| MadSci Network: General Biology |
The pH of most inhabited water must approach neutral status for the
body fluids of living cells to remain in that same state. So sea water in
particular always provides a sort of mothering environment for life. Almost
every form of life will therefore inhabit the ocean with a major exception of
insects or flowering plants. These organisms never use sea water alone for a
whole life-cycle. Unfortunately, you omit river water from your studies. Rivers
are particularly important for humans but also many other Vertebrates,
Arthropods and Plants which are able to adapt to slightly different pHs.
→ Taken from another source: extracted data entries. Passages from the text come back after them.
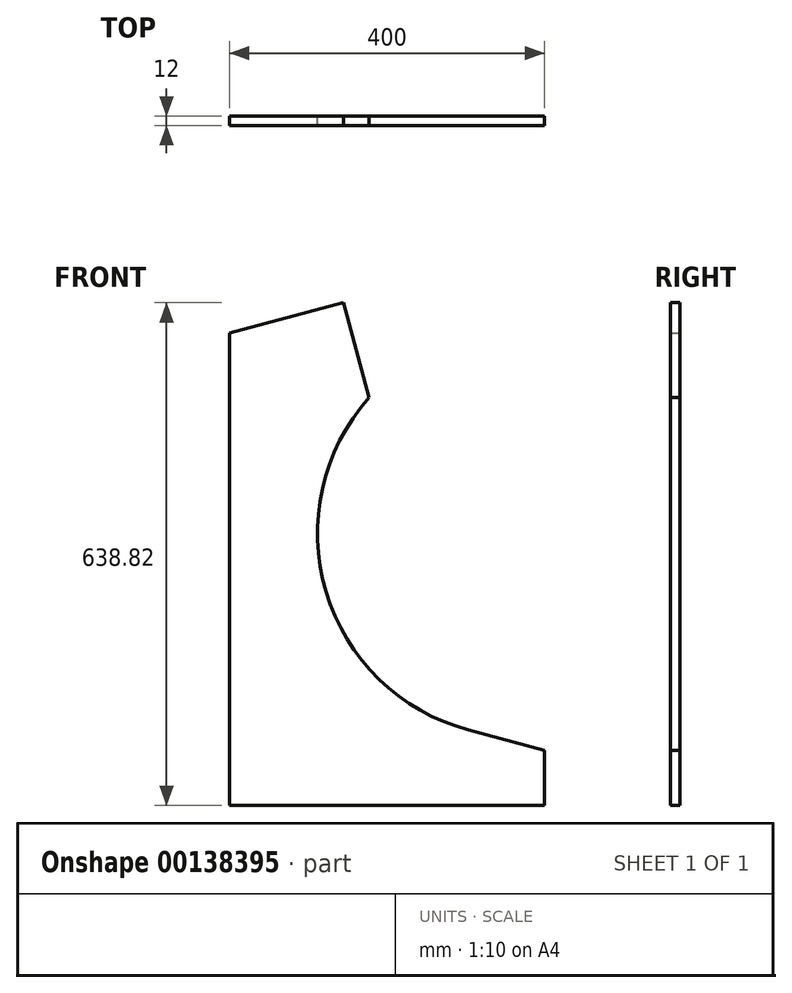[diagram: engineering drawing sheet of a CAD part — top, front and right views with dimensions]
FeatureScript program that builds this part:
annotation { "Feature Type Name" : "Feature", "Feature Type Description" : "" }
export const myFeature = defineFeature(function(context is Context, id is Id, definition is map)
    precondition{}
    {
        {
            var Q0;
            Q0=qCreatedBy(makeId("Front.planeOp"),FACE);
            var sketch = newSketch(context, id + "F0", { "sketchPlane" : qUnion([Q0])});
            skLineSegment(sketch, "E0", {"start": v(0, 0) * mm, "end": v(400, 0) * mm});
            skLineSegment(sketch, "E1", {"start": v(0, 0) * mm, "end": v(0, 600) * mm});
            skLineSegment(sketch, "E2", {"start": v(0, 600) * mm, "end": v(144.89, 638.82) * mm});
            skLineSegment(sketch, "E3", {"start": v(144.89, 638.82) * mm, "end": v(177.24, 518.08) * mm});
            skLineSegment(sketch, "E4", {"start": v(400, 0) * mm, "end": v(400, 70) * mm});
            skLineSegment(sketch, "E5", {"start": v(400, 70) * mm, "end": v(303.4, 95.88) * mm});
            skArc(sketch, "E6", {"start": v(303.4, 95.88) * mm, "mid": v(122.44, 271.75) * mm, "end": v(177.24, 518.08) * mm});
            skSolve(sketch);
        }
        {
            var Q0;
            Q0 = qSketchRegion(id + "F0", true);
            extrude(context, id + "F1", {"entities" : qUnion([Q0]), "depth" : 12 * mm});
        }
    });
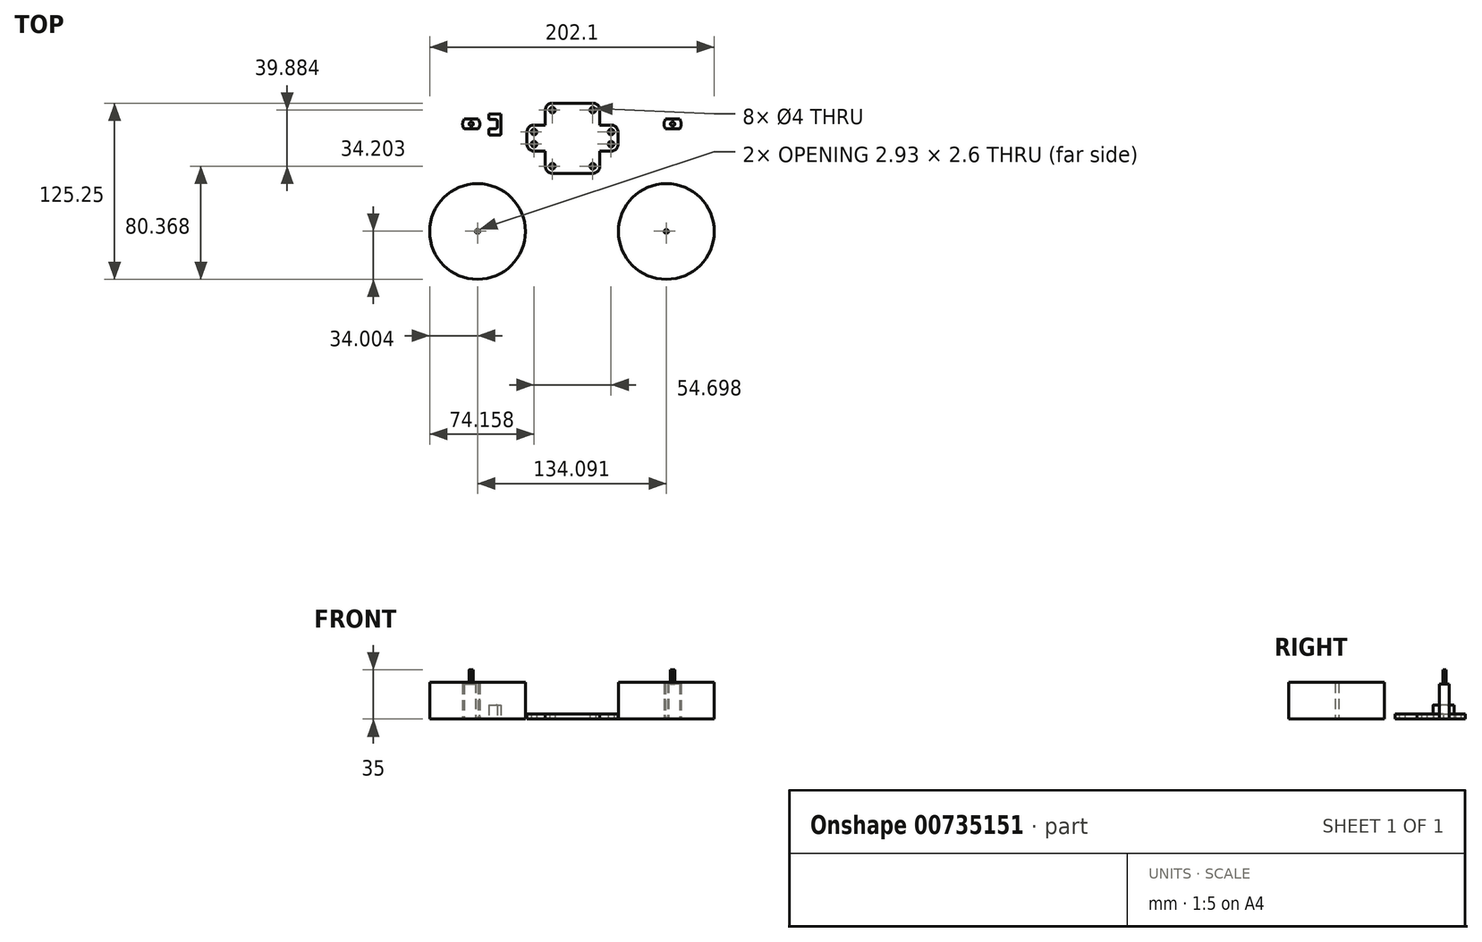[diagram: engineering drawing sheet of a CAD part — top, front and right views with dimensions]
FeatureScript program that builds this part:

Lakes
often contain organisms which have evolved from river species because they
colonised the habitat from a running water situation.
Tap water, drinking water and pool water are all designed to kill certain
organisms using chlorine, sulphur dioxide or other agents that cause the
chemical nature of the water to prohibit life. I don't know whether your
question is devoted to the few organisms which have adapted to these
extreme conditions or you have interests in the communities of fresh and
marine waters. To answer the former you will be able to discover much
more advanced work on the subject among microbiological texts because
bacteria and their lesser co-habitants, the viruses are almost the only living
things that are able to mutate fast enough to colonise these quite new
environments. One example only is the preference of Legionnaires Disease
for air-conditioning units and the minute water droplets which they distribute.
I hope this brief discussion gives you some simple or adequate ideas. The
alternative for me would be to me immensely boring about every known
beast to live in or on the fluid of life.